Preocupação diferente tem o autarca local, que aponta que ainda falta iluminação aos Balneários (como é mais conhecida aquela praia). "Faz parte de um plano que no futuro envolverá a recuperação dos Balneários", avançou, em concreto o Plano de Urbanização da Frente Mar que Nuno Batista espera ver concluído até ao final de 2024, depois da discussão pública do novo Plano Director Municipal, que, ainda nos seus planos, poderá ir a discussão pública no próximo Verão.

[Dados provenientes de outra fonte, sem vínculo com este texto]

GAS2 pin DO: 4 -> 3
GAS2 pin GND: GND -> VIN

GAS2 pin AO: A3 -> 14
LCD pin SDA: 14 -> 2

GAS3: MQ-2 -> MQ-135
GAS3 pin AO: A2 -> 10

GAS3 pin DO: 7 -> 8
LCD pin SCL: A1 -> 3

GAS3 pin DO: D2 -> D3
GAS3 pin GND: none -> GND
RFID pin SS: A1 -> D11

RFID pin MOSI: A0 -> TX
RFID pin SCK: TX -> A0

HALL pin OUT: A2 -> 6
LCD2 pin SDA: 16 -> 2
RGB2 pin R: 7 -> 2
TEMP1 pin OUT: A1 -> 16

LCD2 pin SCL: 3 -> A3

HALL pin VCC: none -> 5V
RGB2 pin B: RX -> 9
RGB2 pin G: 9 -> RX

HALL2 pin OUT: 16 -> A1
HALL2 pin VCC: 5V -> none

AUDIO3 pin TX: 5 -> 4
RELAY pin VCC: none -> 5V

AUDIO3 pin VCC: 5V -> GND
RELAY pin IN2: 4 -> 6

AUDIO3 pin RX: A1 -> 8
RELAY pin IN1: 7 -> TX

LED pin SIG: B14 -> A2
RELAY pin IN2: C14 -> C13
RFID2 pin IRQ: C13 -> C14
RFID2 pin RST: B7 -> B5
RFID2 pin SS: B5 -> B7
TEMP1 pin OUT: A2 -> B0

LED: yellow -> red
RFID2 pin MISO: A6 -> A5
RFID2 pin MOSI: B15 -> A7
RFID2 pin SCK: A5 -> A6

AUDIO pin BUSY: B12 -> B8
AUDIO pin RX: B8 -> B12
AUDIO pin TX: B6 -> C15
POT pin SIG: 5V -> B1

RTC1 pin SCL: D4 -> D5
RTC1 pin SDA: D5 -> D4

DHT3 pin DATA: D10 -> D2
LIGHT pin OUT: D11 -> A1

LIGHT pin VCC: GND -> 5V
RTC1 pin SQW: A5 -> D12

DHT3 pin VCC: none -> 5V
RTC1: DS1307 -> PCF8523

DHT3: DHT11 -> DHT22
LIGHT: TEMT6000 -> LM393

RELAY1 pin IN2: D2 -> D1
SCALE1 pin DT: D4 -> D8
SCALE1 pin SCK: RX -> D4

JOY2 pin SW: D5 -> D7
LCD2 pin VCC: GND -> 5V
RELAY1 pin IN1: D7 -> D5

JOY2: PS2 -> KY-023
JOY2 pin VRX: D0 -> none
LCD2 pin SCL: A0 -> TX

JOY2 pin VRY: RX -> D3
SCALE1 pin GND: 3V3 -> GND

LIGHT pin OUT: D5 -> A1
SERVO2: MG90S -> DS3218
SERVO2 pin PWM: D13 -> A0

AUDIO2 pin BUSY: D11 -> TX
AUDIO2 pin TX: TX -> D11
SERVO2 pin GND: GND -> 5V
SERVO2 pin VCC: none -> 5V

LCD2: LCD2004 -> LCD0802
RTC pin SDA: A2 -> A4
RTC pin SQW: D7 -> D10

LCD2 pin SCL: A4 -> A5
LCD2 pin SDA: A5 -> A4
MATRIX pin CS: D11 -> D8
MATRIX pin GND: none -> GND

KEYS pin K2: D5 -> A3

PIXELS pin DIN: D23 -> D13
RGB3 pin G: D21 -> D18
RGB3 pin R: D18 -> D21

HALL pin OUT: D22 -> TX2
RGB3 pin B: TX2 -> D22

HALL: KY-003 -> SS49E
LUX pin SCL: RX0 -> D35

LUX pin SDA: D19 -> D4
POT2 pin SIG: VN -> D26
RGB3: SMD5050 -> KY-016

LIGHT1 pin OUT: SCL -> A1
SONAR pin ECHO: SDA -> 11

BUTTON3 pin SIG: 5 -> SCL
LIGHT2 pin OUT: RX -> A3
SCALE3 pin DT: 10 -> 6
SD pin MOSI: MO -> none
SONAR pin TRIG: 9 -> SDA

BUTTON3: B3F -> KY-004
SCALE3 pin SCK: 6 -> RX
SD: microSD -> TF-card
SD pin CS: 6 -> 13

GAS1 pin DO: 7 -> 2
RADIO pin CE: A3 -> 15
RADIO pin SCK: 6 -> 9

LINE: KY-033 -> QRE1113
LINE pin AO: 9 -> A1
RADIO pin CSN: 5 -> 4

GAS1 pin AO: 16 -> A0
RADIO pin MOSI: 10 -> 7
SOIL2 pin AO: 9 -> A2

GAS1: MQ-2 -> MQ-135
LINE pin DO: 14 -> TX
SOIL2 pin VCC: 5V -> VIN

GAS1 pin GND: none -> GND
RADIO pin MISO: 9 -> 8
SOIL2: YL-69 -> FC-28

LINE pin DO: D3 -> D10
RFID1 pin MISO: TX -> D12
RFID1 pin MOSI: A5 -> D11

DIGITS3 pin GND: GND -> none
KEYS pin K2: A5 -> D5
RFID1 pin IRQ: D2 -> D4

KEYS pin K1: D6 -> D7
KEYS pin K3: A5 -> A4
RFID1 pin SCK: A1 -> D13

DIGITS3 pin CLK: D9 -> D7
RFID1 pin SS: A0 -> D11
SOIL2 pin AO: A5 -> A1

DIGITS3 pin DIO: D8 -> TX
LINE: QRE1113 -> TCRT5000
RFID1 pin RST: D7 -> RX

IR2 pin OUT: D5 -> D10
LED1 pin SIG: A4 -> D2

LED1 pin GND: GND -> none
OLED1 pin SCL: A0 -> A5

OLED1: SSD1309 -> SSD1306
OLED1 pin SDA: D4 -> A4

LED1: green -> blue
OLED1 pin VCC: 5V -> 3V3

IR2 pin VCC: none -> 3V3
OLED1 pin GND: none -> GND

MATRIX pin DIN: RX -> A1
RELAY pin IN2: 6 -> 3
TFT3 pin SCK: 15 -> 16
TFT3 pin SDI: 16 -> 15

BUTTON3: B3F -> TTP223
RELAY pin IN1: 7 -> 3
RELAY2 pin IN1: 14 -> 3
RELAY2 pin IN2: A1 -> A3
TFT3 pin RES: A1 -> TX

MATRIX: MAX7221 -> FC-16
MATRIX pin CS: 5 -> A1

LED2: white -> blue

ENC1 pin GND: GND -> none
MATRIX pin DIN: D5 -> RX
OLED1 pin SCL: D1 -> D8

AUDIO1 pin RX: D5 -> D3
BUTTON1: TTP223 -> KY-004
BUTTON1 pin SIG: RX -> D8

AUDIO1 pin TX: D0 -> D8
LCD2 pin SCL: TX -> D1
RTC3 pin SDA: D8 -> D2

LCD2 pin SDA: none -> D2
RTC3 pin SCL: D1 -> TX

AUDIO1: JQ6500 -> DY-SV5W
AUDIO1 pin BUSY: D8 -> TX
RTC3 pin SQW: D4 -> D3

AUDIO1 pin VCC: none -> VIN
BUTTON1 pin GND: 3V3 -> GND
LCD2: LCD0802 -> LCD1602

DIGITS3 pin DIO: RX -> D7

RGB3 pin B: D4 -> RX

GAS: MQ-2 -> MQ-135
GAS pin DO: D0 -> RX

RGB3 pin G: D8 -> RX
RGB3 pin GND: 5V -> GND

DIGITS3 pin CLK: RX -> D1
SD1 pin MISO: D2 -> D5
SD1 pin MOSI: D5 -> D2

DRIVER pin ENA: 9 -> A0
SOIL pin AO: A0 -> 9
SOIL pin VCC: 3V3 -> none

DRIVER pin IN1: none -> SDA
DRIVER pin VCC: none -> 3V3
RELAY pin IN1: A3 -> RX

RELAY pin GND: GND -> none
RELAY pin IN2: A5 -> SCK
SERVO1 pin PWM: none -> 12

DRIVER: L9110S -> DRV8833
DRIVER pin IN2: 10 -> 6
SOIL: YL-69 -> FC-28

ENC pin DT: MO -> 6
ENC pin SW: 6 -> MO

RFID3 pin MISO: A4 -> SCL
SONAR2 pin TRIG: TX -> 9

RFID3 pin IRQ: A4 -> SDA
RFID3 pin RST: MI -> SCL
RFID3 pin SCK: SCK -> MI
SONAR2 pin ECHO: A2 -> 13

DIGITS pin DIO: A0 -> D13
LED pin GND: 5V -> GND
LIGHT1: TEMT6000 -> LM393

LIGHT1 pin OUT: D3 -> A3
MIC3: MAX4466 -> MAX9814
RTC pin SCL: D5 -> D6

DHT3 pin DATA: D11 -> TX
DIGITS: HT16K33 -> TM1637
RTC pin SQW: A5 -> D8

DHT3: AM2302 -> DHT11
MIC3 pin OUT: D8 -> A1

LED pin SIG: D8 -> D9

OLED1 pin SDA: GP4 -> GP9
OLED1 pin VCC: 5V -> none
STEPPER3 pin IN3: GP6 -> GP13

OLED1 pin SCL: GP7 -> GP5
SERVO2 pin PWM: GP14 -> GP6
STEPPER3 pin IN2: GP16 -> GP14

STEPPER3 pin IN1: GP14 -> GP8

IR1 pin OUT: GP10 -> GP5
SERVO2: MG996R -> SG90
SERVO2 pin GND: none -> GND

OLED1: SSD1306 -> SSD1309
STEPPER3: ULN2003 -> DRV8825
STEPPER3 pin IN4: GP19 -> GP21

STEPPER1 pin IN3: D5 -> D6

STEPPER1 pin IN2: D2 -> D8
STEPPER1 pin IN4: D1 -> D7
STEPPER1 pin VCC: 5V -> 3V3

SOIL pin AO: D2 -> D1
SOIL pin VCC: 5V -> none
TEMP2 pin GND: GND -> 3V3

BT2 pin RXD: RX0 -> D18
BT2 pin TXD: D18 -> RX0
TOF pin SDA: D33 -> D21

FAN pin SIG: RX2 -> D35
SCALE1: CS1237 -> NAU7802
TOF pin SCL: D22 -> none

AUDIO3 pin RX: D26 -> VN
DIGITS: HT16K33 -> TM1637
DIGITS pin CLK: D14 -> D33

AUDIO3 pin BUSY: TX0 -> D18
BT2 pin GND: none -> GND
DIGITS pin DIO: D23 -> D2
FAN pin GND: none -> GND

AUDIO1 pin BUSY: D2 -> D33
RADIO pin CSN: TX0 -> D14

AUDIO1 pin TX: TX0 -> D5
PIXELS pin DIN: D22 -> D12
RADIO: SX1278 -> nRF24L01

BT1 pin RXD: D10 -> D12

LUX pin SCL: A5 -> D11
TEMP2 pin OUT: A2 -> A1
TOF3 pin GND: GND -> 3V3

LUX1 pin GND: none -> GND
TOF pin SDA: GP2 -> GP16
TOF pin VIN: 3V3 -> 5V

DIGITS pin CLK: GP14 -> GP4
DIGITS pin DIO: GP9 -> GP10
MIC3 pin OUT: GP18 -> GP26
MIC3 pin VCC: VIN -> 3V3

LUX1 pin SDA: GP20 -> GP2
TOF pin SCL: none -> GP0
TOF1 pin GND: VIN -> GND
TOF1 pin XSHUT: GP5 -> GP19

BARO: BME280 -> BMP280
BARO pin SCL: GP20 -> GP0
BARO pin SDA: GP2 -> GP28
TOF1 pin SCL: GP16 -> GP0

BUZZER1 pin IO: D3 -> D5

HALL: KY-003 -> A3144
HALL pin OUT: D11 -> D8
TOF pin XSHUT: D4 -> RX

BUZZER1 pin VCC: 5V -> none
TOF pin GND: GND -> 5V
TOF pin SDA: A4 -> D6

A Companhia dos Profetas e dos Villões opera no Porto Santo há quatro anos e este Verão engarrafou os primeiros vinhos certificados 100% produzidos na ilha. Até ao ano passado, as uvas viajavam de barco para a Madeira e a vinificação foi sendo feita em adegas de diferentes parceiros; em 2022, Faria e Maçanita montaram e certificaram uma adega de raiz numa antiga garagem de mecânica, junto ao aeroporto.
A obra do Parque Urbano do Porto Santo arrancou em Fevereiro e é um investimento que ascende aos 694.180 euros, co-financiado pelo Fundo Europeu Agrícola de Desenvolvimento Rural (FEADER), por via do Programa de Desenvolvimento Rural da Região Autónoma da Madeira para o período (Proderam 2020).
Apesar de o acesso ser livre, o novo parque será vedado ("apenas para assegurar a segurança dos utentes e a correcta gestão", justifica a responsável pelo Ambiente no arquipélago) e funcionará de Junho a Setembro das 7h30 às 2h, e de Outubro a Maio das 8h à meia-noite.
Em mês de eleições regionais (a Madeira tem sufrágio já a 24 de Setembro), há mais uma inauguração a animar o fim-de-semana: nesta sexta-feira, será devolvida aos porto-santenses a possibilidade de descerem em segurança até ao fontanário da Fonte de Areia e aí voltarem a encher os garrafões (era assim há algumas décadas, quando ainda não se confiava na água dessalinizada que chega hoje a todas as casas) ou, simplesmente, se reunirem. A obra incidiu sobre as arribas e o estradão de terra que dá acesso à fonte e sobre o próprio fontanário, construído no século XVIII.